If Jay Kornegay, the director of the LVH sports book, can go on record saying that he’s never seen a streak like this before, then you can take that to the bank. The ‘streak’ Kornegay is referring to is the incredible run popular – and favored – NFL teams have had in beating the point spreads during the regular season. Teams like the Denver Broncos, Atlanta Falcons, New England Patriots, and the Green Bay Packers – all public darlings – were all winners against the spread this season. Even the resurgent Washington Redskins and the Seattle Seahawks, two teams with minimal expectations heading into the season, posted the best ATS results for the year together with the St. Louis Rams at 11-5.
Exacerbating the sports book’s hits are all the parlays bettors hit by combining their picks of the favored teams with $20 bets sometimes raking in well over $1,000. Some parlays even had college football games – another black eye for the books – which shot up the added line to insane numbers.
“We know the general public now has tremendous sources of information, that the regular player is sharper than the guy 10 years ago, but we’ve never seen a streak like this before,” Kornegay told the LA Times.
Week 9 of the NFL season was particularly egregious and ended up becoming Murphy’s Law’s Day for Vegas sports books. The favorites finished 10-2 against the point spread, prompting Kornegay to say at that time: “I’ve been here (LVH Super Book) 8 1/2 years, and this is the worst day I’ve had.”
It even got so bad for MGM Resorts, incidentally, Las Vegas’ largest sports bookmaker, that they had to tap into its emergency funds just to pay off its losses.
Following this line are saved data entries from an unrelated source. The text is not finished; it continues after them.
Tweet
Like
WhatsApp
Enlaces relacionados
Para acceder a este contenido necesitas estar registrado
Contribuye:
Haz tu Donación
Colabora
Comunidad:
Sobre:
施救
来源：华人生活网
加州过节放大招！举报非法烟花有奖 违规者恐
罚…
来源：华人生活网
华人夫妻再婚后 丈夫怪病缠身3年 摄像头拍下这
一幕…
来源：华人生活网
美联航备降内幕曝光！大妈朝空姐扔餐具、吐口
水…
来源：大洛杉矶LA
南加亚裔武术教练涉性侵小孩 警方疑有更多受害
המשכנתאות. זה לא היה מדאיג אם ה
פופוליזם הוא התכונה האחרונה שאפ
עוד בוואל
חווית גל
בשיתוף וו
The reprieve here is that, mercifully, the season is over. But the bad news is that a lot of teams that are in the playoffs were longshots to even make it there in the first place. Thus, fans of the Seattle Seahawks, the Minnesota Vikings, and the Indianapolis Colts, could well be in possession of a certified lottery ticket. The Seahawks, in particular, are making the books quake in their boots after their recent run of dominance has made them a legitimate dark horse to win it all.
The problem for the books? The Seahawaks opened at 75/1 odds to win it all. And what happens if we somehow end up with a Seahawks-Colts (as high as 200/1 odds back in September) Super Bowl?
We’ll chalk it up to Murphy’s Law on PEDs.